PROBLEM DESCRIPTION
Update the entries from the start through the line containing "genus: Urbanus" by changing "common name" to "vernacular name" wherever it appears, leaving everything else as it is, and give only those lines.

RECORD EXTRACTS

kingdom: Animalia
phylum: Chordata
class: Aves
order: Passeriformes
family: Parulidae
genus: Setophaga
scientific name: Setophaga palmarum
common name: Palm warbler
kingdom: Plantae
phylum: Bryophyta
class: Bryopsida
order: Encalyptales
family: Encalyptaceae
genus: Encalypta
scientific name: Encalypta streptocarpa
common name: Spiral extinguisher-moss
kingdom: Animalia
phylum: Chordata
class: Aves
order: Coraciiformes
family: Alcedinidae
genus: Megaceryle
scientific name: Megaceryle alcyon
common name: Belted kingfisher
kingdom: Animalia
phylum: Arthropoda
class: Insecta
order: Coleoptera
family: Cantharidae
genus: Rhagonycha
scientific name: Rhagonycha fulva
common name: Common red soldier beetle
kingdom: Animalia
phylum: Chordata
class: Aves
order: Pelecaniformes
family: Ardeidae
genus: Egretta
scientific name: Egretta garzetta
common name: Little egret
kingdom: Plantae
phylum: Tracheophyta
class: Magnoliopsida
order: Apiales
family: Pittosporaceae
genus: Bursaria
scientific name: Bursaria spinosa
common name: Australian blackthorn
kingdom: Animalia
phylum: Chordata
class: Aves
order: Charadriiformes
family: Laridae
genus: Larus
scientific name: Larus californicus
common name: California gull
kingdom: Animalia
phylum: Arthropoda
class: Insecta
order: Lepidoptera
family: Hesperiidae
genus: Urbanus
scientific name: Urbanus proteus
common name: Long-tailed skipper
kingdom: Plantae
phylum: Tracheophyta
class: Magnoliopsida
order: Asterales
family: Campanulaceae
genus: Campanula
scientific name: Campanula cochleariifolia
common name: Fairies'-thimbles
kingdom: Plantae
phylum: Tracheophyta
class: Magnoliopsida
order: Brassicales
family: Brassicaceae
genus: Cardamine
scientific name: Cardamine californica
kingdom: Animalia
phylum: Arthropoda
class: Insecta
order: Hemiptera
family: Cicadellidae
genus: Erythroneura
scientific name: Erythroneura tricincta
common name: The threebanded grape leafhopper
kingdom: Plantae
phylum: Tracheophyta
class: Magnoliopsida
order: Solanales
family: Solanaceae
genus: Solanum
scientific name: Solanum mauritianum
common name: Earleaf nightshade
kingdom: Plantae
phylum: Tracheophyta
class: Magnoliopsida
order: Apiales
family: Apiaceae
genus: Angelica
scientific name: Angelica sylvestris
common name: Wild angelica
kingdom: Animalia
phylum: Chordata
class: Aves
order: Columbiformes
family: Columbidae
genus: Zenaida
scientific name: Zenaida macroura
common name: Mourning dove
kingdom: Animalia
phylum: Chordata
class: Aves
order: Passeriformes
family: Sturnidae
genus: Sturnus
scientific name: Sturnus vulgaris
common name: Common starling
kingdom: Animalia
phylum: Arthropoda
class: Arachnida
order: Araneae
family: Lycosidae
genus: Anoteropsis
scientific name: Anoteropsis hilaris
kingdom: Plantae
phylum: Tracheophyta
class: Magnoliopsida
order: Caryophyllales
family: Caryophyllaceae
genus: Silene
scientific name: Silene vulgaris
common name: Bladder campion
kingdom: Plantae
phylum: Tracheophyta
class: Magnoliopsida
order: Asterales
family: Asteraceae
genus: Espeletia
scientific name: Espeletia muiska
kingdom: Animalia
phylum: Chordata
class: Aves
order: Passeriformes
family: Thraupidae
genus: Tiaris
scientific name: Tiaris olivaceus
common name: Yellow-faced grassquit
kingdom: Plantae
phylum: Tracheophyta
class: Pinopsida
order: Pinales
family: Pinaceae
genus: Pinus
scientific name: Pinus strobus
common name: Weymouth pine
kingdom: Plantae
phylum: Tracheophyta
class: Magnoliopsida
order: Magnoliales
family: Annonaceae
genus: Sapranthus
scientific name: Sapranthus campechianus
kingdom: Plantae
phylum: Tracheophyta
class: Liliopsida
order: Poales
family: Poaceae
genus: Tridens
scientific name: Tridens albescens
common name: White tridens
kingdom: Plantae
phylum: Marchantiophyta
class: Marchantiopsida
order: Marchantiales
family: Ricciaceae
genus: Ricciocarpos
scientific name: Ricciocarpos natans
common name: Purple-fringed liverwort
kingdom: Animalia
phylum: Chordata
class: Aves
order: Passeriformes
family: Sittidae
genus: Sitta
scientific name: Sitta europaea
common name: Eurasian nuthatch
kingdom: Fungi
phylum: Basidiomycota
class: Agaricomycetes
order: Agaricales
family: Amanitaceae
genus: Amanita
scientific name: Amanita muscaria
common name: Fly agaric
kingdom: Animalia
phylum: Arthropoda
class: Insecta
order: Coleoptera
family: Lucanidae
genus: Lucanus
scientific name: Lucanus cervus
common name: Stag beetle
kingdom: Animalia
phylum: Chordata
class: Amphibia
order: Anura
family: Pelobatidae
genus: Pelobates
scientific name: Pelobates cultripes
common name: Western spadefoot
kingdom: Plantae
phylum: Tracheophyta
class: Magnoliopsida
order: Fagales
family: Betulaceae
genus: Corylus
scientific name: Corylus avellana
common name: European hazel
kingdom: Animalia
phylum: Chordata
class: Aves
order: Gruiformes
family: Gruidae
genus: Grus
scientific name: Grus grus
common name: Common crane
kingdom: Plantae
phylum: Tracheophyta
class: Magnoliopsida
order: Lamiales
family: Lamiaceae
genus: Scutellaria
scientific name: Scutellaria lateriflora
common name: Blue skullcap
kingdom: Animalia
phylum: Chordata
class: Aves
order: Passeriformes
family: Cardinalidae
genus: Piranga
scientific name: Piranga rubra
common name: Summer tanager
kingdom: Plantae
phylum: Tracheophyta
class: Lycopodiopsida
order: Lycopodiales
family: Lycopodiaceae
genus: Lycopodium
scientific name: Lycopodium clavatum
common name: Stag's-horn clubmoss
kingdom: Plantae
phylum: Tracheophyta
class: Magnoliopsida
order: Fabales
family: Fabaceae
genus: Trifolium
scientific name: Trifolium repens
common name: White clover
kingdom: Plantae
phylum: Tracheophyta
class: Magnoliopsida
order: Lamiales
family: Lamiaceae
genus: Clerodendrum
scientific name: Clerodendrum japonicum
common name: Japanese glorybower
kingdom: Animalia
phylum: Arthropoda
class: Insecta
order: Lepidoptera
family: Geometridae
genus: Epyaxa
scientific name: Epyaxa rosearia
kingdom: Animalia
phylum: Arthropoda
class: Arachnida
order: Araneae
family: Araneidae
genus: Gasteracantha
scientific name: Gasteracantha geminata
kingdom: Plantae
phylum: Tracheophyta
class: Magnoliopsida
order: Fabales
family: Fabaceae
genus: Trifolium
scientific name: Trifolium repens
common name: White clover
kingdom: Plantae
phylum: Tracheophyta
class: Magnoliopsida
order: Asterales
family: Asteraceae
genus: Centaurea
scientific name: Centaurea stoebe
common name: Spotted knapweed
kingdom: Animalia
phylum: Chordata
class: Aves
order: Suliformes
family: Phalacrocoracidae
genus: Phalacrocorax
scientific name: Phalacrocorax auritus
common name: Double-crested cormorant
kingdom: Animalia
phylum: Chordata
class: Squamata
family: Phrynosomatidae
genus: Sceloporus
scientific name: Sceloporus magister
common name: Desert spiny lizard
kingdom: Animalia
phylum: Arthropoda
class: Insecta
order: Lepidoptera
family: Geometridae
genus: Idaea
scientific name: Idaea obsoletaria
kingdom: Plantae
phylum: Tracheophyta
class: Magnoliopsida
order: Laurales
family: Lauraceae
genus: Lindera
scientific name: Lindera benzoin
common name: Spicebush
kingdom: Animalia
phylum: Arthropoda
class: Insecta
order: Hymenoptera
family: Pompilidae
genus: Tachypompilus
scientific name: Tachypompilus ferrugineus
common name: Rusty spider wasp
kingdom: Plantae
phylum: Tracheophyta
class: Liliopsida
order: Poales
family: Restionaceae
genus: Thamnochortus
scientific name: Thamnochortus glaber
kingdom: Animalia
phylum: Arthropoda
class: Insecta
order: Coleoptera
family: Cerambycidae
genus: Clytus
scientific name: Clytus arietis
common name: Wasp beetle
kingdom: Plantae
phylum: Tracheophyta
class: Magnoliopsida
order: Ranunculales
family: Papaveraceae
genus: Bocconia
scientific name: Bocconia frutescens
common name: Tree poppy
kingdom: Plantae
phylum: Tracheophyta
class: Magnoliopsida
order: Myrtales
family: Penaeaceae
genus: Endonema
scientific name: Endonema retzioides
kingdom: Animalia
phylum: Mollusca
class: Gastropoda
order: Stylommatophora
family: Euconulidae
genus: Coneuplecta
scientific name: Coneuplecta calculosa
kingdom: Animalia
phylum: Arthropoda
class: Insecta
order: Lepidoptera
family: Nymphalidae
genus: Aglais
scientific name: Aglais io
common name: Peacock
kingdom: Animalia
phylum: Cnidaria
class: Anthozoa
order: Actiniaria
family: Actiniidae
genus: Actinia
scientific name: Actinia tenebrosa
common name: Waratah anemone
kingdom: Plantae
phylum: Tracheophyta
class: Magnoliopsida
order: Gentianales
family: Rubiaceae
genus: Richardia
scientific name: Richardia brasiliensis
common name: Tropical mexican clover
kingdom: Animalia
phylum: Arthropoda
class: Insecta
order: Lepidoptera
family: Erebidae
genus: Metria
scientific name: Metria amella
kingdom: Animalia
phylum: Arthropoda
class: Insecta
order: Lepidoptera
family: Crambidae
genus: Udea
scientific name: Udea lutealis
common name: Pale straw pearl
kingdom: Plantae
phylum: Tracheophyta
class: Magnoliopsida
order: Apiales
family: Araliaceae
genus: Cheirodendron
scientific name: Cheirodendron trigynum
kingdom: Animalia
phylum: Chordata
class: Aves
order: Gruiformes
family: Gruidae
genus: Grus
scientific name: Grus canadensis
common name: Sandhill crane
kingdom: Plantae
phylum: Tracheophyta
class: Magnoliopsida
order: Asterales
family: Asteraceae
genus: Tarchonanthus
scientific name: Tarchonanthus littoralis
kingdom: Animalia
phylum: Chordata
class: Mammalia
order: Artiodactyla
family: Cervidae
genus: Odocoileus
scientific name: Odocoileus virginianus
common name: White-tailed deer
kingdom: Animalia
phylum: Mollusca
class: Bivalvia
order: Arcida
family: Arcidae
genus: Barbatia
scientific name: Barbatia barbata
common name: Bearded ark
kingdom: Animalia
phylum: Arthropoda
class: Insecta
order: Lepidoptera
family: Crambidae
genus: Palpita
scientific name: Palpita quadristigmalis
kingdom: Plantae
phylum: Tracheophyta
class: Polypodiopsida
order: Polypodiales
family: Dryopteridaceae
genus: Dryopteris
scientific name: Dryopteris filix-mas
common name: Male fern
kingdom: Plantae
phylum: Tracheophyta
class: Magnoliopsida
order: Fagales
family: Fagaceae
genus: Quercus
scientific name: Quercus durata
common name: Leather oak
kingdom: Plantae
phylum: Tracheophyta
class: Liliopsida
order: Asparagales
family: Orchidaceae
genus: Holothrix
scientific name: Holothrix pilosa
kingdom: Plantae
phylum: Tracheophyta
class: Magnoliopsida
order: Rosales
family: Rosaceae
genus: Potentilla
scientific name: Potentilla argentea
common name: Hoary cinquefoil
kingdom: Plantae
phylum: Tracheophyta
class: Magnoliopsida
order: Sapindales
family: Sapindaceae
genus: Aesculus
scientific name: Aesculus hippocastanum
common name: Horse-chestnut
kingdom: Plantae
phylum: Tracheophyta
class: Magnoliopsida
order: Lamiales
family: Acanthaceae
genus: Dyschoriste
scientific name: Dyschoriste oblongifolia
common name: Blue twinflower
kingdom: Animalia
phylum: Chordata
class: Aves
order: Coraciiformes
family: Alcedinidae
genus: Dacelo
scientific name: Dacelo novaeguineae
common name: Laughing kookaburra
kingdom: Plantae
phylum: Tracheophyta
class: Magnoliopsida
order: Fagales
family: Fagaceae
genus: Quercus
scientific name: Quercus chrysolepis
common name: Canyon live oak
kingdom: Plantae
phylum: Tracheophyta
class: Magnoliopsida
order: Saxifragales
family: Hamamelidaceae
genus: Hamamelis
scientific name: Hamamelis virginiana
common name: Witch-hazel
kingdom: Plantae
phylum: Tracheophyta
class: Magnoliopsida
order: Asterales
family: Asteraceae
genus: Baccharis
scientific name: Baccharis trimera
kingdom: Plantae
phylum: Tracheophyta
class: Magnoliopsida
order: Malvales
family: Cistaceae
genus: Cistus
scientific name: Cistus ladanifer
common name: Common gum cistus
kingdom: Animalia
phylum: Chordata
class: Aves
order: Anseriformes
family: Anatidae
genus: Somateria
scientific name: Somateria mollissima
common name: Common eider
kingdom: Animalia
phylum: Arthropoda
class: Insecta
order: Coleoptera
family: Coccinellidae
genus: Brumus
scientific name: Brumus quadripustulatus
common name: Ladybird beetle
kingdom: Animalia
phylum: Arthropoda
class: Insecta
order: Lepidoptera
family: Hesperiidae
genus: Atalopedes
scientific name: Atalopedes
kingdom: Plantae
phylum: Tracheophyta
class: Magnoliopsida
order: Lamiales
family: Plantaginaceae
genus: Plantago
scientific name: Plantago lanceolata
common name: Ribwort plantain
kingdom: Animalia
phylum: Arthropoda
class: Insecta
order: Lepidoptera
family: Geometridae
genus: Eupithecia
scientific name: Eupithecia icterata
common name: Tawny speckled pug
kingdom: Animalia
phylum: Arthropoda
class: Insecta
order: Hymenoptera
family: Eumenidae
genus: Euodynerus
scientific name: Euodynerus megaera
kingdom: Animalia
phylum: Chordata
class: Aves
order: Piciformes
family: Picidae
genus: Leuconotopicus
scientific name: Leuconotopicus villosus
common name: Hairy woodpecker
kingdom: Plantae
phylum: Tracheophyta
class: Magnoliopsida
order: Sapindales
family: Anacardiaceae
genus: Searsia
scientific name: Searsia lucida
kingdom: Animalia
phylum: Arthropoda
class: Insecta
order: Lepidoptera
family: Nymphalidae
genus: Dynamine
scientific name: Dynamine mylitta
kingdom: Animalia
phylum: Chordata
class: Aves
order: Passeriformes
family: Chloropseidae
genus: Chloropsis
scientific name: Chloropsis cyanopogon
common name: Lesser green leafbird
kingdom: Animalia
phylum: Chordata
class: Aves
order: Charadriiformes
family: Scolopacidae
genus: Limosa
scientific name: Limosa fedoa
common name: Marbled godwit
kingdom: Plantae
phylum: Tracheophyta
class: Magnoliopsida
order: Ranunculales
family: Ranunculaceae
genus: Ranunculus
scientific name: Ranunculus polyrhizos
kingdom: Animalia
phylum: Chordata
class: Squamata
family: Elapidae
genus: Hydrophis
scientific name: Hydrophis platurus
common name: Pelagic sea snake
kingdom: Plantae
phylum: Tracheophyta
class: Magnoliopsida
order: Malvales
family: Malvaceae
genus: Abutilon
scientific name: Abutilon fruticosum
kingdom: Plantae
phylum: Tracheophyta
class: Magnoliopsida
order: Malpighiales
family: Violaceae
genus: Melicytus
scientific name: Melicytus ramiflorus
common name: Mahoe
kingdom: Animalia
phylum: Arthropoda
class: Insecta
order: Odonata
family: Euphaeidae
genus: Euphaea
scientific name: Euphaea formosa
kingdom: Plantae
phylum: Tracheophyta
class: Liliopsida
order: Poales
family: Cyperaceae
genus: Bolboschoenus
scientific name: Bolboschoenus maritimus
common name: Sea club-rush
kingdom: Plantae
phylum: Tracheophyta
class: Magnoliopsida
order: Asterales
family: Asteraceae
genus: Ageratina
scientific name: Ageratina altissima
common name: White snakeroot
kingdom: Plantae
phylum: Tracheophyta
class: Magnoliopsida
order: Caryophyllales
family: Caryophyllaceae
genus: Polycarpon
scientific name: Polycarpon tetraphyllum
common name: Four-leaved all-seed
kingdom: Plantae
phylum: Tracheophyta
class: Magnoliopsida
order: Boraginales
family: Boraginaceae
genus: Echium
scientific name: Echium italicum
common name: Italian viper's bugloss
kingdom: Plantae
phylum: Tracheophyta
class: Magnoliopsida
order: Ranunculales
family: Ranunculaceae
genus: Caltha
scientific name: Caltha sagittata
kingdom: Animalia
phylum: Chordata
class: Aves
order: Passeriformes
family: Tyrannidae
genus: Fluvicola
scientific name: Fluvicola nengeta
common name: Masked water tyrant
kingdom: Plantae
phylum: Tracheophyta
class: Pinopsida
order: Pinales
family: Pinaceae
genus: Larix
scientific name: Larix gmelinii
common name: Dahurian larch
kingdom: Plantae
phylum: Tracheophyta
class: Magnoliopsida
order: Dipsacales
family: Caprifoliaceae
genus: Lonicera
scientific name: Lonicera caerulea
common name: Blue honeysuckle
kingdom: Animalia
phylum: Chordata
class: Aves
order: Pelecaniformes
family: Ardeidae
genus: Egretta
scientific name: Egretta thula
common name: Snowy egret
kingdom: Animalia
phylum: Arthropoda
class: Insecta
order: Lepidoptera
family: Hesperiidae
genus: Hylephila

REPLY
kingdom: Animalia
phylum: Chordata
class: Aves
order: Passeriformes
family: Parulidae
genus: Setophaga
scientific name: Setophaga palmarum
vernacular name: Palm warbler
kingdom: Plantae
phylum: Bryophyta
class: Bryopsida
order: Encalyptales
family: Encalyptaceae
genus: Encalypta
scientific name: Encalypta streptocarpa
vernacular name: Spiral extinguisher-moss
kingdom: Animalia
phylum: Chordata
class: Aves
order: Coraciiformes
family: Alcedinidae
genus: Megaceryle
scientific name: Megaceryle alcyon
vernacular name: Belted kingfisher
kingdom: Animalia
phylum: Arthropoda
class: Insecta
order: Coleoptera
family: Cantharidae
genus: Rhagonycha
scientific name: Rhagonycha fulva
vernacular name: Common red soldier beetle
kingdom: Animalia
phylum: Chordata
class: Aves
order: Pelecaniformes
family: Ardeidae
genus: Egretta
scientific name: Egretta garzetta
vernacular name: Little egret
kingdom: Plantae
phylum: Tracheophyta
class: Magnoliopsida
order: Apiales
family: Pittosporaceae
genus: Bursaria
scientific name: Bursaria spinosa
vernacular name: Australian blackthorn
kingdom: Animalia
phylum: Chordata
class: Aves
order: Charadriiformes
family: Laridae
genus: Larus
scientific name: Larus californicus
vernacular name: California gull
kingdom: Animalia
phylum: Arthropoda
class: Insecta
order: Lepidoptera
family: Hesperiidae
genus: Urbanus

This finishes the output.